Seventh dance, Thierry Raynal, Impasse Capdenac, Marseille. His forehead beaded with Saigon sweat, the doctor walks the floor askew due to his feverish, uneven steps. He holds his head, hot as a boiling pot, between his neat hands and points a single eye toward this elegant troubling beauty. "Another angel passes!" he thinks. The walls echo the roar of the port and its cranes creak with animosity. We see them so close by the bay window, like surveillance cameras that would lose their heads while turning. An ageless woman, Gaby, brings Christine into the salon. A slob stuck with bed bugs in the place of eyes; once the camera seems to limp, she is seasick. Since Eisenstein, the Russian formalists or the German Expressionists, nobody had obliquely tilted the camera this way... Welles will use the same technique. Meanwhile, Caligari is on cannebière and it has its effect! While he is preparing his needles and compresses to treat her, she speaks of friendship. Who is this woman? His white ventriloquist chicken eye tries to decipher under the brim of her felt hat and then they sit on a sofa, to let us catch our breath.

(For a scene that begins as demented as this, kindly refer to the eruption of Klaus Kinski, aka Karl-Heinz Zimmer in That Important Thing Love (1975), when he tumbles down the spiral staircase of the Hotel Beaux Arts and drying his hair to the sound of the sublime "Derisory Ballade" by Georges Delerue).

"Ah, I've got it!" says Thierry. You were under my care once in Saigon, yes, but I seem to remember that everything went well? So? (...) Oh, well, enough riddles! I saw white, black, red, yellow faces... So madam, you understand! What do you want? Who are you?" Our Ferdinand Bardamu with the double-breasted jacket, then tries to calm his nerves and figure it out… She gives him hints like "youth" and "studies," talks to him about dancing... it then it hits him- he remembers. Immediately, he is self-conscious about the disgrace of his lost eye. He tells a tale of helping a Negro, deep in the bush, to which she gasps, "My poor friend!" And, acting like a wounded animal, he's found a way to tenderness. "Friend." "Friendship." These words are like a warm shower to him, a gesture of affection. Without vacillating, he regains hope, and takes her hands. Just an ember glow at the bottom of an extinct stove: "All I need is a tiny bit friendship!" He keeps checking at the end of each sentence to locate the shrew moving around in the kitchen that seems to have brought out old wickedness. Thierry has finally regained some self-esteem in this filthy furnished apartment. "A little friendship...  yes, merely lost! Voilà! Could we perhaps see each other from time to time? - Of course - Write to one another! - Yes, often! - I don't know, perhaps read the same books! Ah, if only I were not so sad!" Rejuvenated, he insists she stay for lunch. As he goes to serve her wine, his hand shaking, he knocks the bottle over, and "malaria" is invited to the table. His sudden fit of madness makes him stagger in the salon like a dragnet swept out by storm. Gaby chases Christine out. It's over. Gaby says, "I'd give you hell, you and your damn childhood girlfriends!" The doctor is reduced to a huge, panting wreck. Hitting rock bottom in humiliation, he locks his prey inside the room. The croaking of the cranes eerily starts up again; the harbor whistles like the lid of a pressure cooker ready to fly open. He clings to his desk drawer, pulls out a pistol and loads it, shaking. Gaby becomes nothing but a screaming parrot in a cage that scrambles and bumps herself all over the apartment in a panic. He walks toward her, this time determined to put an end to the chaos. Cut. This segment of the film, watched one childhood evening (during the essential Au cinéma ce soir by Armand Panigel, every Thursday night, on the first television channel), turned out to be my own personal Fright Night!

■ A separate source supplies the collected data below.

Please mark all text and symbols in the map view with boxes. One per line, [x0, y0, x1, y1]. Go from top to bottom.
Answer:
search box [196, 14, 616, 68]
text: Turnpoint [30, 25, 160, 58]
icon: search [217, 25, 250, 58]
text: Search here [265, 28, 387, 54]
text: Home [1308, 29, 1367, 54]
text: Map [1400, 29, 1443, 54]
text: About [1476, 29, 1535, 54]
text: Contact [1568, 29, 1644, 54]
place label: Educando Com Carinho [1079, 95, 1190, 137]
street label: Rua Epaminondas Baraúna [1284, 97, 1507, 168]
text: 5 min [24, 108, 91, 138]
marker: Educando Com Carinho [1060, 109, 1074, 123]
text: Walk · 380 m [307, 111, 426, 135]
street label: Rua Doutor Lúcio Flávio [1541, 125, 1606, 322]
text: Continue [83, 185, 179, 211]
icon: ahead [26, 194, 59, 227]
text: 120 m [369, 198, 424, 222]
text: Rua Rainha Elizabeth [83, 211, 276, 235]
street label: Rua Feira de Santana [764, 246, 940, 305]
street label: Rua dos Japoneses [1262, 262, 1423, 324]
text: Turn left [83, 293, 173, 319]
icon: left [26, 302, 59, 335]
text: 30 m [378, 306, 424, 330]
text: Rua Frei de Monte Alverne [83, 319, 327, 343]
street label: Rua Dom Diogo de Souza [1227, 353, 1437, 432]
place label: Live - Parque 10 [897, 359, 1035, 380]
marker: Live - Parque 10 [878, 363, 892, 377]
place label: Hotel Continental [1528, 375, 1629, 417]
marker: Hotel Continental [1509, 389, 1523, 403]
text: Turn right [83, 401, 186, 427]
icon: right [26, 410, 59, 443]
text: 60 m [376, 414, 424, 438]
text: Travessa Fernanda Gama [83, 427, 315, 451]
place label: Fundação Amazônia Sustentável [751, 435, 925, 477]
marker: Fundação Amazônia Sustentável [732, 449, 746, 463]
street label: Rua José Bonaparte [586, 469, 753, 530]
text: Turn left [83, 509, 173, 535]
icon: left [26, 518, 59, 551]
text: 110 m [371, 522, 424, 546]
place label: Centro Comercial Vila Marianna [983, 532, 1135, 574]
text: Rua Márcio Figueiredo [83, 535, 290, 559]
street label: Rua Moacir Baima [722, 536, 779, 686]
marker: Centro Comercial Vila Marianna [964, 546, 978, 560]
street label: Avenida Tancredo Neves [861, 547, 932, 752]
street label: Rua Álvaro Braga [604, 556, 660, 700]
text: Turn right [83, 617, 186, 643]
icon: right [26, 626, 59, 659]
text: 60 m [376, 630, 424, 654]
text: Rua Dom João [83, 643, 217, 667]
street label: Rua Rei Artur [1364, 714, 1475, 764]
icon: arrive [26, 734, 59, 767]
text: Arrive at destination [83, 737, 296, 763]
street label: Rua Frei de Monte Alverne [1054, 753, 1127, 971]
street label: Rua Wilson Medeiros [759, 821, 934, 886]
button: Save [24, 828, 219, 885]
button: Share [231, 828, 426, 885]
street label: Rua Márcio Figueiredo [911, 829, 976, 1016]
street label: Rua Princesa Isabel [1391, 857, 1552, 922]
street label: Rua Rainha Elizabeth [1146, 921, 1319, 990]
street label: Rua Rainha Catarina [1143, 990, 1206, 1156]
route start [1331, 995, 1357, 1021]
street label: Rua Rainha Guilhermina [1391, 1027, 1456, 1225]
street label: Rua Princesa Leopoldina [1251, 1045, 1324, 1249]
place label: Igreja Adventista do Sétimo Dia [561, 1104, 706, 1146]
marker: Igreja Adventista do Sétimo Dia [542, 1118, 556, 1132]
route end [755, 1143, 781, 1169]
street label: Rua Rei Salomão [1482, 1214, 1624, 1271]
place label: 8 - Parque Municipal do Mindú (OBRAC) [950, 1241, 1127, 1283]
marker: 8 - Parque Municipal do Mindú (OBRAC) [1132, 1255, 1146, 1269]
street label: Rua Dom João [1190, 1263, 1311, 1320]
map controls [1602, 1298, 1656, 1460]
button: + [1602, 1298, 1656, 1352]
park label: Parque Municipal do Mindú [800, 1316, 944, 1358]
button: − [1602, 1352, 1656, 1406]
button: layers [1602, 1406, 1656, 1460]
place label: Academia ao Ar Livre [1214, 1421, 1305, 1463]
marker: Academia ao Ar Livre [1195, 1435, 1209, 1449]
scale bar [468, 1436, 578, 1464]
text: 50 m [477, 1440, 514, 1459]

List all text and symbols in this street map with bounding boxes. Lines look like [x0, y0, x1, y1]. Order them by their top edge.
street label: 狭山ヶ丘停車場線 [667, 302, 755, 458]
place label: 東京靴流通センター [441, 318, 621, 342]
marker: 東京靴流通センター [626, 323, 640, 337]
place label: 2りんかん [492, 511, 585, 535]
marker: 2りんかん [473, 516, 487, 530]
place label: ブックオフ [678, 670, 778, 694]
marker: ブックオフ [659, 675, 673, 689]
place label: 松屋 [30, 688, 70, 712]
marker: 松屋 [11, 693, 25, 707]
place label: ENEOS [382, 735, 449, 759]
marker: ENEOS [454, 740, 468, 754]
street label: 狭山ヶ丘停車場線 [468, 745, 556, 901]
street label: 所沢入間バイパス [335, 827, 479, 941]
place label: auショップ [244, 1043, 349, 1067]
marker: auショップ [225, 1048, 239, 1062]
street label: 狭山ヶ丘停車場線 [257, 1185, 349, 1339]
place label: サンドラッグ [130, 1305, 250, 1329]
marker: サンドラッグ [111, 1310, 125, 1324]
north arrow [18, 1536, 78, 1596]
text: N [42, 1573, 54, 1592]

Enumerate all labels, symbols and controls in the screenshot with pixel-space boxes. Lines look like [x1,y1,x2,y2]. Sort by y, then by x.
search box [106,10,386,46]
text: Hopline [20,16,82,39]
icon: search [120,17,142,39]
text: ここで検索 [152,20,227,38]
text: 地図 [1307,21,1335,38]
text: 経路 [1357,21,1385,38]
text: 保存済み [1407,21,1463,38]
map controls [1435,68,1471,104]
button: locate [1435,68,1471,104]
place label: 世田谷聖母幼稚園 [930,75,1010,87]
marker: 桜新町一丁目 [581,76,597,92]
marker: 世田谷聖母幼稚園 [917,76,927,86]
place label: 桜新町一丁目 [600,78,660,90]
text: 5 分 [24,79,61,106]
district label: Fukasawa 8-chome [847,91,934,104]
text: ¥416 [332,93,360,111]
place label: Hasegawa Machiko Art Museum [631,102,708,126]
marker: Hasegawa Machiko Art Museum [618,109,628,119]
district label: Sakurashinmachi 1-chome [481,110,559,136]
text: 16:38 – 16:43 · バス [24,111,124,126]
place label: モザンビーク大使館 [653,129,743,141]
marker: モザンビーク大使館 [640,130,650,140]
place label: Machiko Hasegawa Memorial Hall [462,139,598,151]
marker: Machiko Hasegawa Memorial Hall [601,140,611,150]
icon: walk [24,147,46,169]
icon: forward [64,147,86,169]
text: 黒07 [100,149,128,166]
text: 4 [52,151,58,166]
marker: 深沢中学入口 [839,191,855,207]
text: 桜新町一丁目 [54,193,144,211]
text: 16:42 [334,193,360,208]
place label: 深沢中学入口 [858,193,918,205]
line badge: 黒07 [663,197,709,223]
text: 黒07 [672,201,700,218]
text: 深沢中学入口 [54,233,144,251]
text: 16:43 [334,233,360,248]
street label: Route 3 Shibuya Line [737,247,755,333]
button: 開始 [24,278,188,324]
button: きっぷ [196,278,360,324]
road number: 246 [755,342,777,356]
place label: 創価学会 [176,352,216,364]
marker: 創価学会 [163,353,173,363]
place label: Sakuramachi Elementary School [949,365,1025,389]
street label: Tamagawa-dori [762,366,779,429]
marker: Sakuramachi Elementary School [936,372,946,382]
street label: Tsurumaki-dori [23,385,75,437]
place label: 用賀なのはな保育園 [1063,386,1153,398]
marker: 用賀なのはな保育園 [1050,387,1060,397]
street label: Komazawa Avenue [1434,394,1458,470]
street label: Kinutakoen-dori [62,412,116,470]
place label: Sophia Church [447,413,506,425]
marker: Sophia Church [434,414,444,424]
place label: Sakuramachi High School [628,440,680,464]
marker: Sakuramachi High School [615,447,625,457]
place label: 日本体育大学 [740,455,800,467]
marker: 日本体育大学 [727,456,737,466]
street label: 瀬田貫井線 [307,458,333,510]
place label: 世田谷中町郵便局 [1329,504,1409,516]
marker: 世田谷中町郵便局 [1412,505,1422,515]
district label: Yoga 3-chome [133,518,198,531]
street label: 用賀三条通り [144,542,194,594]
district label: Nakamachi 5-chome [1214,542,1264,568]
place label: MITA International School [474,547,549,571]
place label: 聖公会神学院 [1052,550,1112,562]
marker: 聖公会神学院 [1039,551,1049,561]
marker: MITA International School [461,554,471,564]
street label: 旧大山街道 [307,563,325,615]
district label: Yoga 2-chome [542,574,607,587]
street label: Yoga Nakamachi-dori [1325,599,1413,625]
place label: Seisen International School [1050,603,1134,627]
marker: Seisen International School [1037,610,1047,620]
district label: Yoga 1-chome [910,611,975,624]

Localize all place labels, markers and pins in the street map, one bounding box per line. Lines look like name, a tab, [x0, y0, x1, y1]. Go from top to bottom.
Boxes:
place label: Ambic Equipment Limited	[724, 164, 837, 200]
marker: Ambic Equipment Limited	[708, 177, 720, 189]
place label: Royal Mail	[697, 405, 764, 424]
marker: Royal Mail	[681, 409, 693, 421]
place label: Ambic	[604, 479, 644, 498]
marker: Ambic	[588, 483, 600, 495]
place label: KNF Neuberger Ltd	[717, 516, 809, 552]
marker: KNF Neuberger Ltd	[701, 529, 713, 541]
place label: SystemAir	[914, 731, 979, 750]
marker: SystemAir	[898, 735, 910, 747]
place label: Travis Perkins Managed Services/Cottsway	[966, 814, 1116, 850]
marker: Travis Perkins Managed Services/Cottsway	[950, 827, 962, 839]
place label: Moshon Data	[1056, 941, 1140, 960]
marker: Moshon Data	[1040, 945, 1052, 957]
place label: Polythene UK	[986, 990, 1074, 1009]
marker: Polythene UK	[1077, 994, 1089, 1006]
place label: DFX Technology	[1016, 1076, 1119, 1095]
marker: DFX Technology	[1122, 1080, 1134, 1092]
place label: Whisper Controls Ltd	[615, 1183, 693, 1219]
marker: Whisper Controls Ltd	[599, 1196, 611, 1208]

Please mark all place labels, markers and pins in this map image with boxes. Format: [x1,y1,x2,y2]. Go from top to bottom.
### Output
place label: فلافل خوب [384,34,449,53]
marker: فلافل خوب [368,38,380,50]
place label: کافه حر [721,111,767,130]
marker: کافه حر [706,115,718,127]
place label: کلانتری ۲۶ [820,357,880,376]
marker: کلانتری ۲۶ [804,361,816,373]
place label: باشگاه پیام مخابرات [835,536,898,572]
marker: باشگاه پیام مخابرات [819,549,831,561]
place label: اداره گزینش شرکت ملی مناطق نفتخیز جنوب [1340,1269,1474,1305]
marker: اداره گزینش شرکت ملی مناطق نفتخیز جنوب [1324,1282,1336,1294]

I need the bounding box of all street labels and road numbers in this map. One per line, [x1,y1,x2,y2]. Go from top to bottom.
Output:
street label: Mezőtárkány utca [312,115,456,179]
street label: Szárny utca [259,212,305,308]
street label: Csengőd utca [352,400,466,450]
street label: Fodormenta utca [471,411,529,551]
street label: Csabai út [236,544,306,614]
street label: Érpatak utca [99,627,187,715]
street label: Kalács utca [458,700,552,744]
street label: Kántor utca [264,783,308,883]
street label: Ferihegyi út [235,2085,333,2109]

It has been said that Duvivier does not make films, he makes dreams like nightmares. "Dance Program is like two dreams that collide: one from the past that she experienced in her youth with these men, and this nightmare of what they have become: living ghosts of those she knew long ago, like a dead dream."

"Genius is a word, the cinema is a profession," said Julien Duvivier. He is, however, a genius, who was always held in high esteem, including by Orson Welles himself.